───── Provided data ─────
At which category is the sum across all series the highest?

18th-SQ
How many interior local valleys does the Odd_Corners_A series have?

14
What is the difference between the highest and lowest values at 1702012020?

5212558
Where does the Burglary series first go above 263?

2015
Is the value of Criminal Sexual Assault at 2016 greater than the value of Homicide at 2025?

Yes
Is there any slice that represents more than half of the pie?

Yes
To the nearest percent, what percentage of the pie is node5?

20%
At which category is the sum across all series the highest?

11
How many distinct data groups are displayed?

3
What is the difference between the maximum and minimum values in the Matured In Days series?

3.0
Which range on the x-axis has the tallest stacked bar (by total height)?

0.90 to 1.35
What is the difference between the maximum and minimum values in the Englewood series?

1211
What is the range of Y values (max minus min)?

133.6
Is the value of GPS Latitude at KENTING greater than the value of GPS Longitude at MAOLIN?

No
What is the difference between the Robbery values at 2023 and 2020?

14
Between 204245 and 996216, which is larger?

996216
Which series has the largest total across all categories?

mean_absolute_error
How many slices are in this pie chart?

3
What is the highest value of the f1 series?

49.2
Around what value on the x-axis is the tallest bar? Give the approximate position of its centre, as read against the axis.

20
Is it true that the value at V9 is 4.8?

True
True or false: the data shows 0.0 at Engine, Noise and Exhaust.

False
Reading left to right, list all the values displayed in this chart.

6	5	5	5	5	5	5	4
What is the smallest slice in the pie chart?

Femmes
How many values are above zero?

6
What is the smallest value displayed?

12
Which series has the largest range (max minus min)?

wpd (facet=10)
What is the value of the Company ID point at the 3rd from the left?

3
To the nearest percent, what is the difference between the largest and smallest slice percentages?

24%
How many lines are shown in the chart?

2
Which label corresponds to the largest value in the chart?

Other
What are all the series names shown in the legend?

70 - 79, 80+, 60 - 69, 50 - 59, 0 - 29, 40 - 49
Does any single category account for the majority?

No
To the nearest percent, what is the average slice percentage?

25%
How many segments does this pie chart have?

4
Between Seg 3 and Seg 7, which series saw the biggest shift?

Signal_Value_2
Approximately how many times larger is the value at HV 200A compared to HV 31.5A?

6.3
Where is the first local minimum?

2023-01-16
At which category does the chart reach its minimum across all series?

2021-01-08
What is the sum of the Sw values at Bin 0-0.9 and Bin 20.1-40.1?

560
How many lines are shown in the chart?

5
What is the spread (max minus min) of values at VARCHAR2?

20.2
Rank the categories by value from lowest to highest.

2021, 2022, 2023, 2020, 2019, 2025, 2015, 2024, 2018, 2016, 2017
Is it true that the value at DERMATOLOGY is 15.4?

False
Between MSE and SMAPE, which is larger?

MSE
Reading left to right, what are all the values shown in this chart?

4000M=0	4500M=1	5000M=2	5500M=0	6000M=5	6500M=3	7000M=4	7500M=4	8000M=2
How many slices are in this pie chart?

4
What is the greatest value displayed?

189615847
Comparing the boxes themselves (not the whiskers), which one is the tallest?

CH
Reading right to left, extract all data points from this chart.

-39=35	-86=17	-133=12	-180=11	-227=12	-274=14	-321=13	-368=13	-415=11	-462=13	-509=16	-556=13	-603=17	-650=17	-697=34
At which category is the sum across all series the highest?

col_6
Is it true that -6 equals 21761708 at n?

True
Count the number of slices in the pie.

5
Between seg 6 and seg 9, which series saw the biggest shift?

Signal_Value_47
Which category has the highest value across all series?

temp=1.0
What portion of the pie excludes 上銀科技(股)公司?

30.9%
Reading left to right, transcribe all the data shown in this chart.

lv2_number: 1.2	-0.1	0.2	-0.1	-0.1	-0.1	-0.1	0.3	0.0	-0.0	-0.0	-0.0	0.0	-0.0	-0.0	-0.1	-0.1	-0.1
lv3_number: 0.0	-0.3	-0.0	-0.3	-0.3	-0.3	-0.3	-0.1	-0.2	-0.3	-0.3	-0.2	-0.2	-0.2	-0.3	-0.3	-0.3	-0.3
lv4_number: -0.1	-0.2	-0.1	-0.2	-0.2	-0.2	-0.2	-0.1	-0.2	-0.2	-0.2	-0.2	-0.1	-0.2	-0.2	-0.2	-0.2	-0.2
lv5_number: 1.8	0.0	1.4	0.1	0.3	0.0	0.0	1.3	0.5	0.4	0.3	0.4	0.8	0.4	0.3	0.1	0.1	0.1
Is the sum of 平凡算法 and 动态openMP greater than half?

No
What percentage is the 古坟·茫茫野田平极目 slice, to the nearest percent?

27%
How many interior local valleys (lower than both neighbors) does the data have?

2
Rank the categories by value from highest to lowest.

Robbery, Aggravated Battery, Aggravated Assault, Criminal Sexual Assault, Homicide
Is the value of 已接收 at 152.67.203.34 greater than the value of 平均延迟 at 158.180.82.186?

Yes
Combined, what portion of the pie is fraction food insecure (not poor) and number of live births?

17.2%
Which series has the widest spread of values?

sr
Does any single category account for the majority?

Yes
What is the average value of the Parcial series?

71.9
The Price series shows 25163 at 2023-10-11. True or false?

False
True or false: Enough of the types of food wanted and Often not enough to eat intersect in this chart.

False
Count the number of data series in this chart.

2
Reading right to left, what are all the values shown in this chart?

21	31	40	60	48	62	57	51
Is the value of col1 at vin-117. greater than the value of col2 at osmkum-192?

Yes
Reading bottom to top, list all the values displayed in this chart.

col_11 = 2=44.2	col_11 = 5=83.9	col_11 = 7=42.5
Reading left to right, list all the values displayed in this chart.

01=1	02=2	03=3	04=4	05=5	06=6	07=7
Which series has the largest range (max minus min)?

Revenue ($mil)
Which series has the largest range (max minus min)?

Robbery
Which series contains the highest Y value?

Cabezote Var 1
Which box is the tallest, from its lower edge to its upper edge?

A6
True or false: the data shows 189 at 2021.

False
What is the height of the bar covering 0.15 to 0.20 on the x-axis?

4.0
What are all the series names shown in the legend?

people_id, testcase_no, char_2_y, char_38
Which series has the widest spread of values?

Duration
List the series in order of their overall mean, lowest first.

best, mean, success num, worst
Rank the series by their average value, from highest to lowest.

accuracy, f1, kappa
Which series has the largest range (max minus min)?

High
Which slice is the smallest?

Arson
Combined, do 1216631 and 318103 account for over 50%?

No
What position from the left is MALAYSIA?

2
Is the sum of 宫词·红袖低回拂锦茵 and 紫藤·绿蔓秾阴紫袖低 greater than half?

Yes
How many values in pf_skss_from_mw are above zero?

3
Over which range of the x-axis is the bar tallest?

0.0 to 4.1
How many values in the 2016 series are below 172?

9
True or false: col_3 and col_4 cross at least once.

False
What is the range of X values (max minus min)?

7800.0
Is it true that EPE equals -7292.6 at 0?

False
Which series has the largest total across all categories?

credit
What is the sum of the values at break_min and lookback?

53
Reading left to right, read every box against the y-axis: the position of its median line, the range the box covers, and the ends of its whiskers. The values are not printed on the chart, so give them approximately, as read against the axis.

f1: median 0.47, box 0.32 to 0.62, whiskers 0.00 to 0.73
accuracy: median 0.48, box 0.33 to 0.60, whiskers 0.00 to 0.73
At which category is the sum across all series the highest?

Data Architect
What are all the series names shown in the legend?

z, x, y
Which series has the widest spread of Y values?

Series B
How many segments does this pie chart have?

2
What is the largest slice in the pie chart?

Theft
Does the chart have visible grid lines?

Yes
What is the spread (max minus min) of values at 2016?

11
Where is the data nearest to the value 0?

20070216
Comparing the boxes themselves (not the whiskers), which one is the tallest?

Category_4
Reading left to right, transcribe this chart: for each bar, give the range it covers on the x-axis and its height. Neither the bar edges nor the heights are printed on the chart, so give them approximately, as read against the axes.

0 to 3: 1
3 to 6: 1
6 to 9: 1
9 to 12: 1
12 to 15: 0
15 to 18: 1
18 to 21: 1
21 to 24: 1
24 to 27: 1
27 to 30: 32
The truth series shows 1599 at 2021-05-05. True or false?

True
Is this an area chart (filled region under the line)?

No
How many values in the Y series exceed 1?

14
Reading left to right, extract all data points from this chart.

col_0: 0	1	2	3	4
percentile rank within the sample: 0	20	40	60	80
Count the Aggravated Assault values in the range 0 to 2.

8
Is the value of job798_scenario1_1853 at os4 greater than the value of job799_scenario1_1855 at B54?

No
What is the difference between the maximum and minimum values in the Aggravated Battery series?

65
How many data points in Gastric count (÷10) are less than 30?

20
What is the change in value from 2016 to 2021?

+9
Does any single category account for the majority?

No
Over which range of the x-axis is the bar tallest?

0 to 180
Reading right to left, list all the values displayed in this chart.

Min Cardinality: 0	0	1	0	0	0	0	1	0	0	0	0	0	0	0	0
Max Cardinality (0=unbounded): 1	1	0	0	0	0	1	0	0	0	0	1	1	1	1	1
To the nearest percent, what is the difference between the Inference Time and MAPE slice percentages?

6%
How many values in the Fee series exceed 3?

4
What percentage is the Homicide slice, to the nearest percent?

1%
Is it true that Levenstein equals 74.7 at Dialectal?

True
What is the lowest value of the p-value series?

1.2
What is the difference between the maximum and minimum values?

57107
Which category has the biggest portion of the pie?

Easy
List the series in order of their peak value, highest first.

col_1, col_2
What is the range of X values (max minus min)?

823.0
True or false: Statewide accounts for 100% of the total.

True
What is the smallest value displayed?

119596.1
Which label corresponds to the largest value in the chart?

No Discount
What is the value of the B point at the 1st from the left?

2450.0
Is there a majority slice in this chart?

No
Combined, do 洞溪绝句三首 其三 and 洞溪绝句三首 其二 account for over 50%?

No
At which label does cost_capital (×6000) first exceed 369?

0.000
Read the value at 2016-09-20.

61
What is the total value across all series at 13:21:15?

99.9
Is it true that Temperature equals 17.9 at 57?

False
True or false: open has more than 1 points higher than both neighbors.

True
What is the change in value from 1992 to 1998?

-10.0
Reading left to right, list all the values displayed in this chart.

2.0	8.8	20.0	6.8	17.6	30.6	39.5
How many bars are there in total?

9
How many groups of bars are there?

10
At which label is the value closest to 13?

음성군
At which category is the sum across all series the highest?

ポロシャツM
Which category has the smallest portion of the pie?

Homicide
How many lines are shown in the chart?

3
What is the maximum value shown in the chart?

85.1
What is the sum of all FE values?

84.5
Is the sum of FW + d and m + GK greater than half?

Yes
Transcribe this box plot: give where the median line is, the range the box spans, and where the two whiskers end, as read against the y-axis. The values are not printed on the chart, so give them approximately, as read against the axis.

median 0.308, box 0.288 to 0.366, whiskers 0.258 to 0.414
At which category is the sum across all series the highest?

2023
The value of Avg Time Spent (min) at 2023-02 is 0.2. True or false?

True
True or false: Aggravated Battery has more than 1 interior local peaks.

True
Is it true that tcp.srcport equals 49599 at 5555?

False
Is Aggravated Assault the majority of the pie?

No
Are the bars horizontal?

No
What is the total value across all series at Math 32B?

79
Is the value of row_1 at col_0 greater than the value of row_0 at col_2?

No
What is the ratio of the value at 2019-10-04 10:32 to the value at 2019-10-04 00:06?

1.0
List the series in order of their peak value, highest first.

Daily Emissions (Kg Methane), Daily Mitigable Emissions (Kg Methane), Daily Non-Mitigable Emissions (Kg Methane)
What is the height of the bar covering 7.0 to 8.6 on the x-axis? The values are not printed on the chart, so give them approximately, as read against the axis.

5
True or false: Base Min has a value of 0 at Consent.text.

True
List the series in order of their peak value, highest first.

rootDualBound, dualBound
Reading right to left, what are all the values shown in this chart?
─────
Problem to solve: Copy the listing word for word, from its first line through the line holding "Is the value of Criminal", inclusive.

Problem solution:
At which category is the sum across all series the highest?

18th-SQ
How many interior local valleys does the Odd_Corners_A series have?

14
What is the difference between the highest and lowest values at 1702012020?

5212558
Where does the Burglary series first go above 263?

2015
Is the value of Criminal Sexual Assault at 2016 greater than the value of Homicide at 2025?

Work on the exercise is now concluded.